• [TEXTAUSZUG]
Ausschuss für Wirtschaft und Energie/Anhörung

Berlin: (hib/MIK) Der Abbau von unsinniger Bürokratie wird grundsätzlich positiv gesehen. Dies wurde am Mittwochmorgen deutlich bei einer öffentlichen Anhörung des Ausschusses für Wirtschaft und Energie, bei der es um den Gesetzentwurf der Bundesregierung zur Entlastung insbesondere der mittelständischen Wirtschaft von Bürokratie (18/4948) sowie um einen Antrag der Grünen (18/4693) zum gezielten Abbau von Bürokratie ging.

Im Gesetzentwurf ist unter anderem vorgesehen, mehr kleine Unternehmen als bisher von Buchführungs- und Aufzeichnungspflichten des Handelsgesetzbuches und der Abgabenordnung zu befreien. Dazu sollen die Grenzbeträge für Umsatz und Gewinn um jeweils 20 Prozent auf 600.000 beziehungsweise 60.000 Euro angehoben und somit rund 140.000 Unternehmen um rund 504 Millionen Euro pro Jahr entlastet werden. Existenzgründer sollen durch die Anhebung von Meldepflichten nach verschiedenen Wirtschaftsstatistikgesetzen von 500.000 auf 800.000 Euro später als bisher zum Ausfüllen von Wirtschaftsstatistiken herangezogen werden. Erstmals soll ein Schwellenwert von 800.000 Euro auch in der Umweltstatistik eingeführt werden. Zudem werden Meldeschwellen für die Intrahandelsstatistik angehoben und dadurch weitere Unternehmen von der Meldepflicht befreit.

• [SCHRIFTLICHE ANWEISUNG 1] Auf welche Beträge sollen laut dem Textauszug über den Bürokratieabbau die Grenzbeträge für Umsatz und Gewinn angehoben werden?
• [SCHRIFTLICHE ANWEISUNG 2] Führe den Textauszug über die Anhörung zum Bürokratieabbau im Mittelstand nach seinem letzten Satz weiter.

• [DATENAUSZUG]
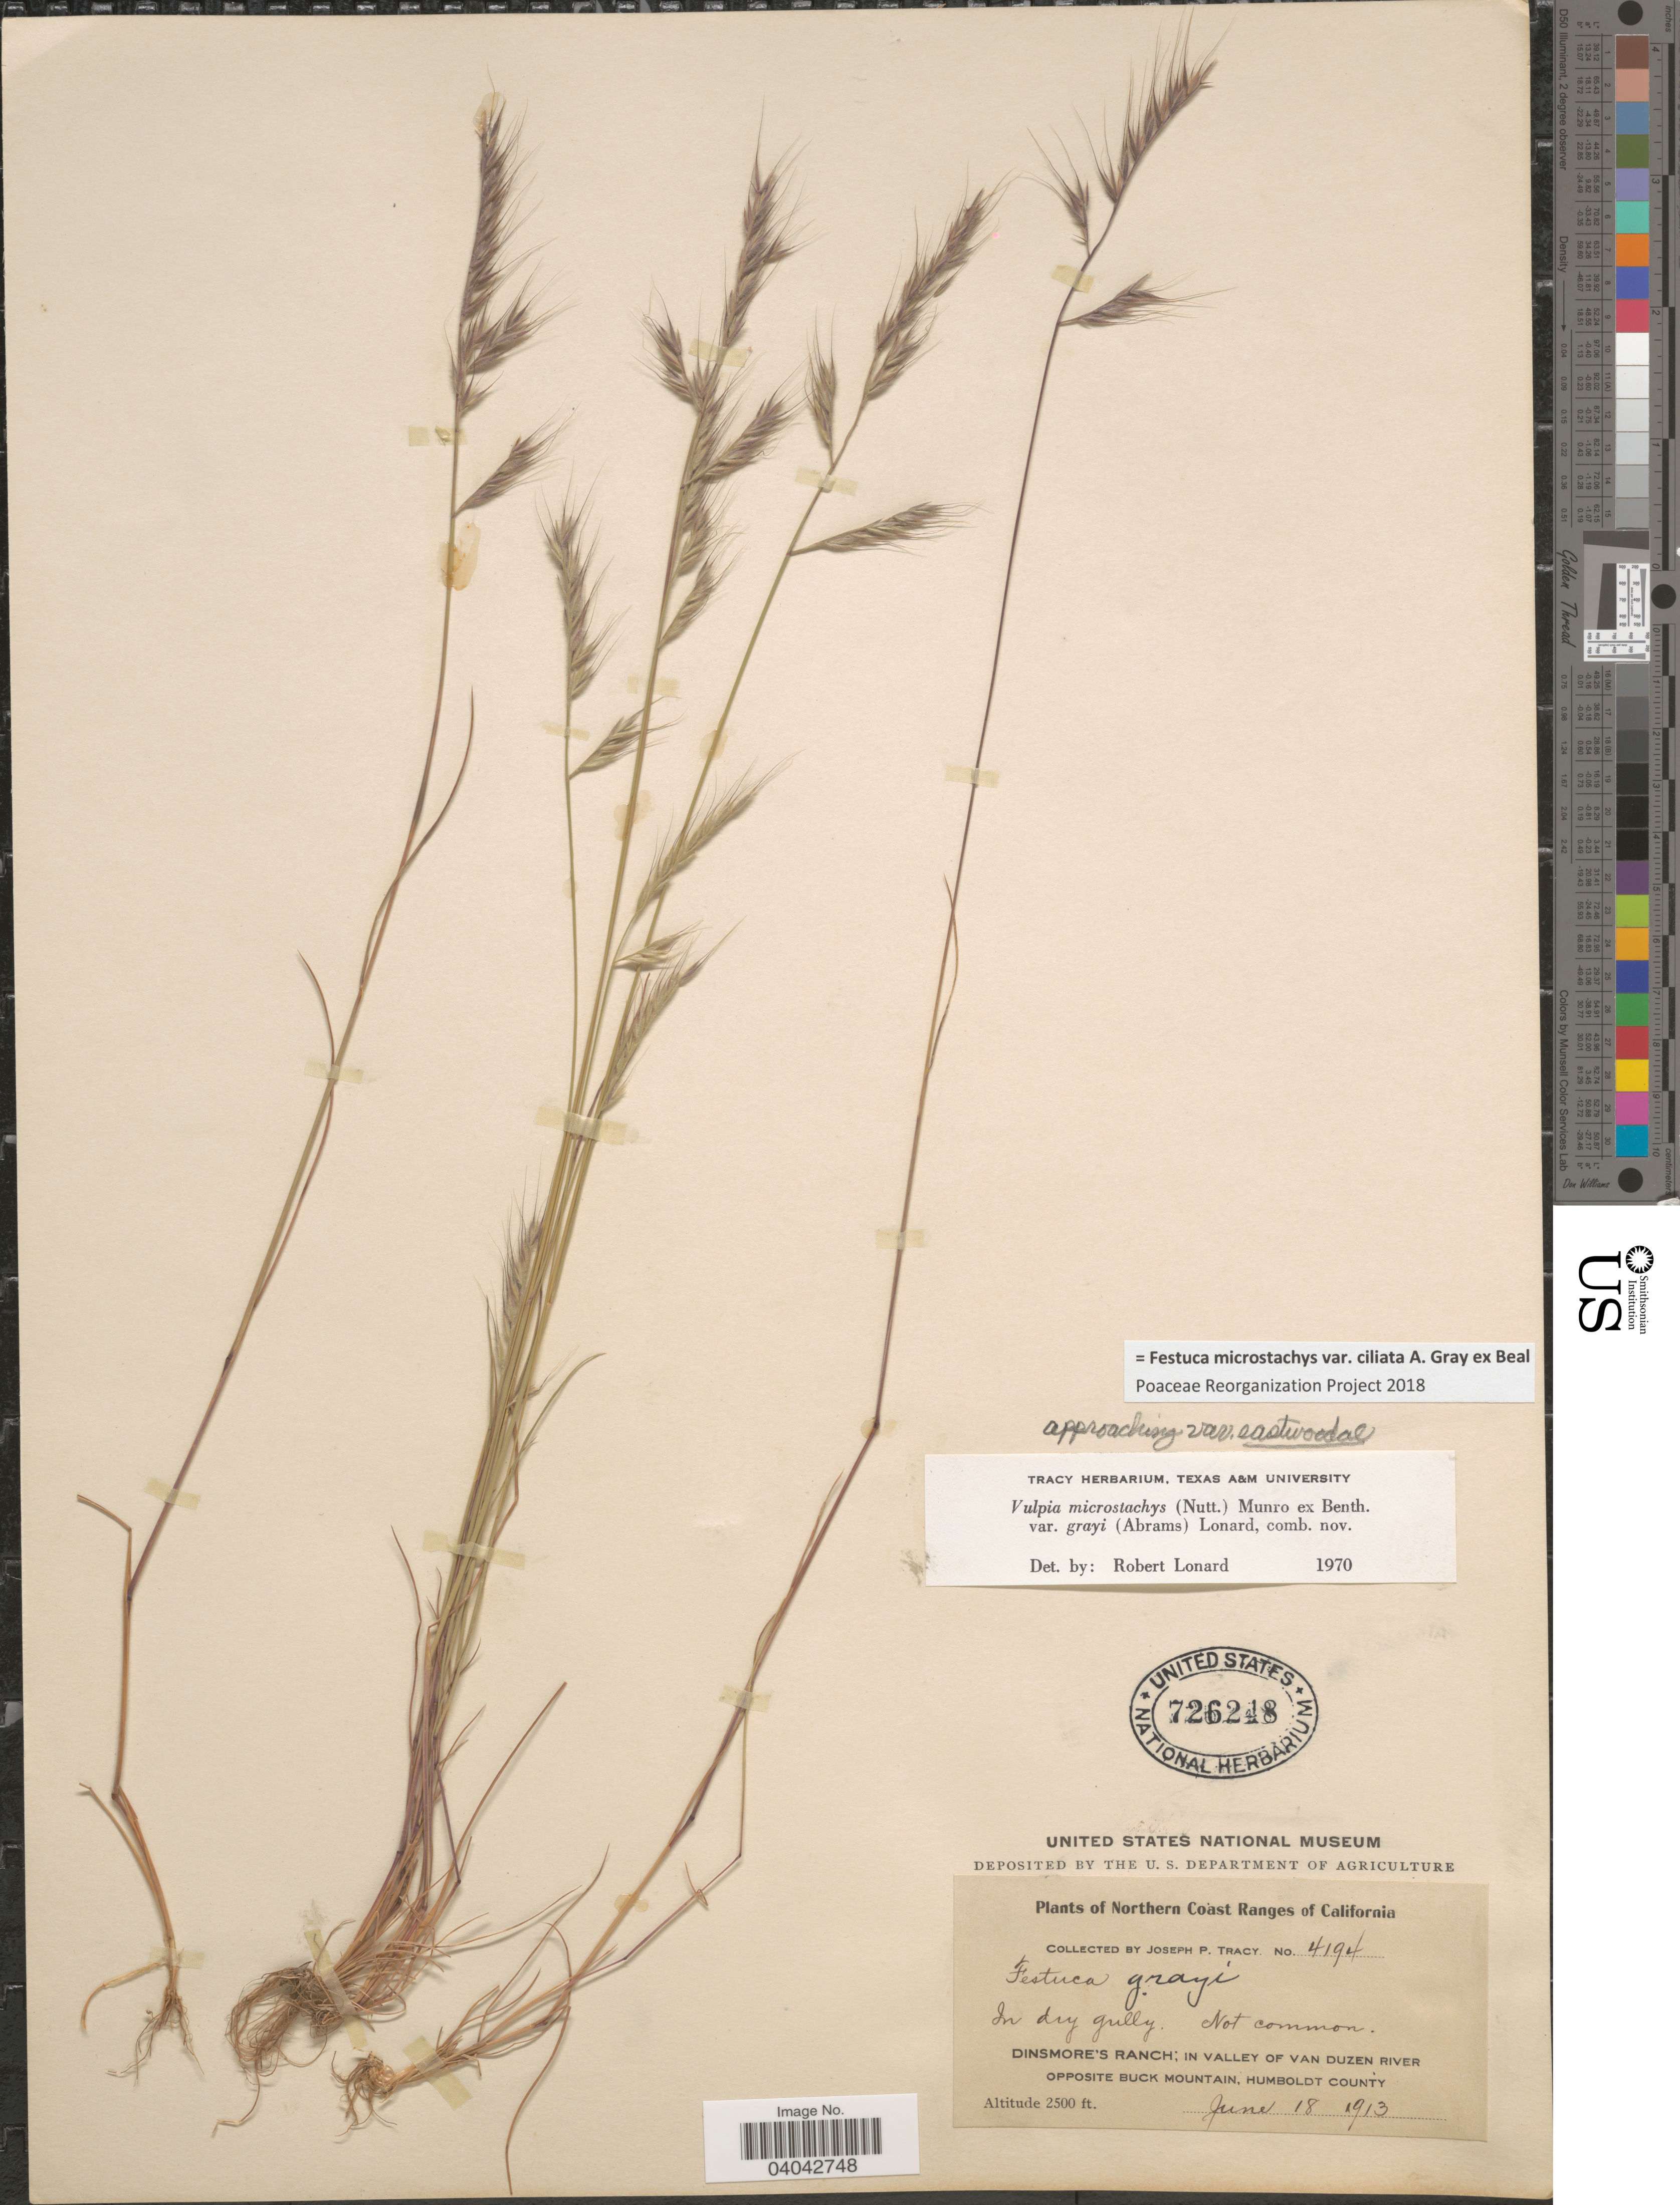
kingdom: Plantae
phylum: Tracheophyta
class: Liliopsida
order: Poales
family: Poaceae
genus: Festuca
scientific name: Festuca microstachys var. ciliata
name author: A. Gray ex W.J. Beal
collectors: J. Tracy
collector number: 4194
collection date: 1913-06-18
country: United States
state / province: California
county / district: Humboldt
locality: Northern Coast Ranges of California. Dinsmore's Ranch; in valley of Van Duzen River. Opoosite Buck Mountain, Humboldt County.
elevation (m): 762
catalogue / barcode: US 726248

• [SCHRIFTLICHE ANTWORT 1] Auf 600.000 Euro beim Umsatz und 60.000 Euro beim Gewinn.

• [SCHRIFTLICHE ANTWORT 2]
Für die fünf Spitzenverbände der Deutschen Gewerblichen Wirtschaft (BDA, BDI, DIHK, ZDH, Deutsche Kreditwirtschaft) sind bürokratische Lasten "nach wie vor" eines der maßgeblichen Hindernisse für mehr Wettbewerbsfähigkeit und größere Innovationspotenziale. Dies gelte besonders mit Blick auf kleine und mittlere Unternehmen, heißt es in einer gemeinsamen schriftlichen Stellungnahme. Die Verbände fordern den Bundestag auf, das Gesetzgebungsverfahren zu nutzen, um weitere Punkte zum Bürokratieaufbau aufzunehmen. Dazu würden unter anderem die standardisierte Entgeltbescheinigung, die Entbürokratisierung im Datenschutzrecht durch die Anhebung auf einen einheitlichen Schwellenwert, die Erhöhung des Schwellenwertes für die Sofortabschreibung geringwertiger Wirtschaftsgüter und die Prüfung einer Verkürzung der steuerlichen Aufbewahrungsfristen.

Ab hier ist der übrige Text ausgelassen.